Bank stocks have “moved back into vogue" due to "optimism about fiscal stimulus, infrastructure spending, rising interest rates [in public bonds] and bigger capital returns", Goldman analyst Richard Ramsden wrote in a note last week, published by Bloomberg. He highlighted that stocks had outperformance since the Fed released its special crisis stress test results in December, which aligned with his view that "bank returns should rebound and recoup” nearly three-quarters of 2020’s decline during the next two years. “When interest rates and inflation expectations are rising together, equity and credit markets actually tend to do quite well. The reason is pretty straightforward: interest rates and inflation expectations rise together when people are getting more optimistic about the economy. Stocks tend to like that,” the analysts of another big banking player, Morgan Stanley wrote.

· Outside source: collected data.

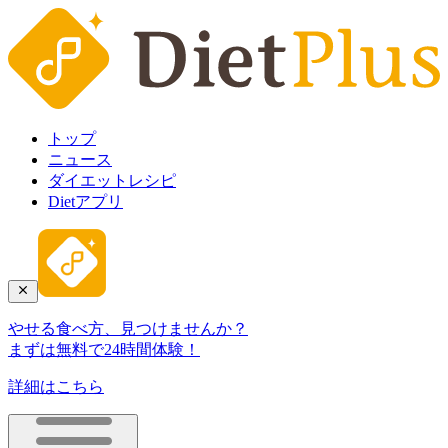
トップ
ニュース
ダイエットレシピ
Dietアプリ
やせる食べ方、見つけませんか？
まずは無料で24時間体験！
詳細はこちら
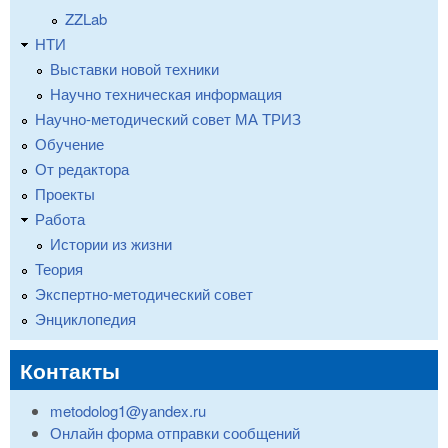
ZZLab
НТИ
Выставки новой техники
Научно техническая информация
Научно-методический совет МА ТРИЗ
Обучение
От редактора
Проекты
Работа
Истории из жизни
Теория
Экспертно-методический совет
Энциклопедия
Контакты
metodolog1@yandex.ru
Онлайн форма отправки сообщений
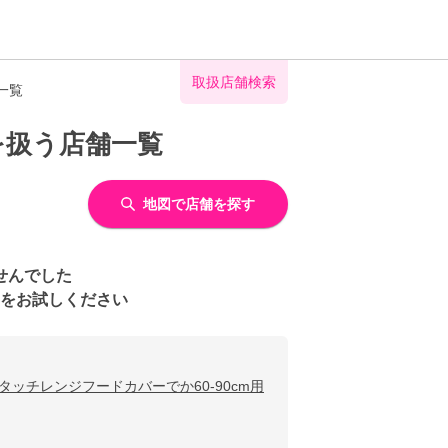
取扱店舗検索
一覧
を扱う店舗一覧
地図で店舗を探す
せんでした
をお試しください
タッチレンジフードカバーでか60-90cm用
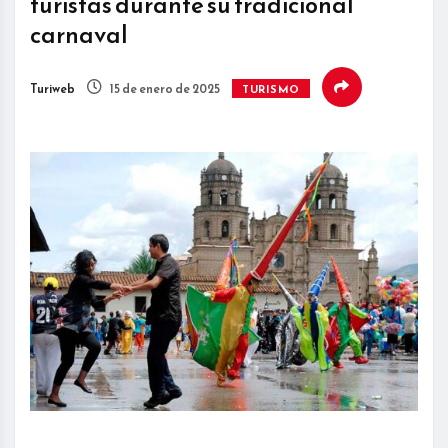
turistas durante su tradicional
carnaval
Turiweb
15 de enero de 2025
TURISMO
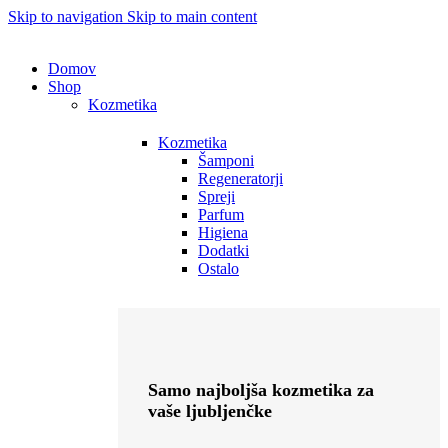
Skip to navigation
Skip to main content
Domov
Shop
Kozmetika
Kozmetika
Šamponi
Regeneratorji
Spreji
Parfum
Higiena
Dodatki
Ostalo
Samo najboljša kozmetika za
vaše ljubljenčke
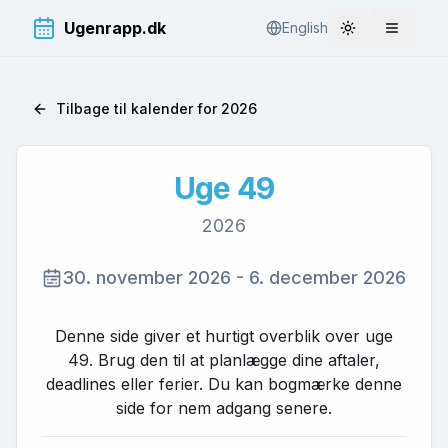
Ugenrapp.dk
English
Toggle theme
Åbn me
Tilbage til kalender for
2026
Uge
49
2026
30. november 2026
-
6. december 2026
Denne side giver et hurtigt overblik over uge
49
. Brug den til at planlægge dine aftaler,
deadlines eller ferier. Du kan bogmærke denne
side for nem adgang senere.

In the energy sector, Exxon Mobil (XOM) dropped 4.8% on Friday after the news that it is being investigated for overvaluing oil property. The Wall Street Journal announced that The Securities and Exchange Commission initiated the investigation after an employee filed a whistle blower complaint last fall alleging that Exxon overvalued a key asset in the Permian Basin, one of its most important oil and gas properties of the company. In March 2019, CEO Darren Woods said Exxon would increase oil and gas production in the Permian to one million barrels a day as early as 2024, up from previous estimates of 600,000 by 2025. “No one I knew in the organisation thought this was possible; the pressure to deliver on Woods’s promise to the market permeated the organization,” the whistle blower said in the complaint. In a statement released Friday, Exxon called the whistle blower’s claims “demonstrably false.” Exxon's revenue dropped by $20 billion to $46 billion in Q3 2020 compared to a year earlier, but the oil market is steadily recovering, as well as the profits of energy companies. The next earning date for the oil giant is set for February 2.
Among the corporate events of the current week, Netflix and Intel reports also may be remarked. Both of them will report on Tuesday, January 19, after the market's close. The streaming entertainment sector, Netflix and Disney+ in particular, benefited immensely from the stay-at-home environment delivering strong gains for investors last year. But this effect has caused the stock price to soar wildly before, and then Netflix's stocks built a nest that was almost 13% below the record highs last seen in October. Perhaps, the next report tomorrow may show whether this Netflix bird is ready to fly up from the current familiar spot, or maybe it will have to wait more. The main question is how many new subscribers it attracted for the last period, and what new movies the streamers are ready to produce for the rest of the year. As for Intel, its shares have recently been in disgrace due to high competition from other semiconductor manufacturers, and so its financial performance would be crucial.